Data for analysis Start Marker

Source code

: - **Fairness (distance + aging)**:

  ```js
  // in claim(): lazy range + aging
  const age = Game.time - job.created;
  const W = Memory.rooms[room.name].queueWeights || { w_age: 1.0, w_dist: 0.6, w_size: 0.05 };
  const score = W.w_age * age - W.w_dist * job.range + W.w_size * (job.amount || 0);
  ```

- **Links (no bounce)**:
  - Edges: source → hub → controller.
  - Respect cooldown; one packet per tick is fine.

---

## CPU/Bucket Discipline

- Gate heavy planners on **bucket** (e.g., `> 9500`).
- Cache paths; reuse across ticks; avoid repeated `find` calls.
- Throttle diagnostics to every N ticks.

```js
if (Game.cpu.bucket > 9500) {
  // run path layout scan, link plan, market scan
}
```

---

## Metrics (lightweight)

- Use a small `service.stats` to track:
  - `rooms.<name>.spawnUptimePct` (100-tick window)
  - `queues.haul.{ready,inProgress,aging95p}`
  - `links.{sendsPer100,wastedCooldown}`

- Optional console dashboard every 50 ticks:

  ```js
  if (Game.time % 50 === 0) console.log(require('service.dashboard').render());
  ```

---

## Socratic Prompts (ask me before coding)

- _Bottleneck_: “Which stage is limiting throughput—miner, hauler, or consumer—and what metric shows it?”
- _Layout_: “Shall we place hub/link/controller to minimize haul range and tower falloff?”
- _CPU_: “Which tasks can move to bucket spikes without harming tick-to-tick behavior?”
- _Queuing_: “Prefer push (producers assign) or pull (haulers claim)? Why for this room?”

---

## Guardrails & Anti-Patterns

Data for analysis End Marker

▶ **Problem details**
Output the material above exactly, but only from the line that carries "- Respect cooldown;" through the line that carries "## Socratic Prompts (ask me before coding)".

▶ **Exercise result**
  - Respect cooldown; one packet per tick is fine.

---

## CPU/Bucket Discipline

- Gate heavy planners on **bucket** (e.g., `> 9500`).
- Cache paths; reuse across ticks; avoid repeated `find` calls.
- Throttle diagnostics to every N ticks.

```js
if (Game.cpu.bucket > 9500) {
  // run path layout scan, link plan, market scan
}
```

---

## Metrics (lightweight)

- Use a small `service.stats` to track:
  - `rooms.<name>.spawnUptimePct` (100-tick window)
  - `queues.haul.{ready,inProgress,aging95p}`
  - `links.{sendsPer100,wastedCooldown}`

- Optional console dashboard every 50 ticks:

  ```js
  if (Game.time % 50 === 0) console.log(require('service.dashboard').render());
  ```

---

## Socratic Prompts (ask me before coding)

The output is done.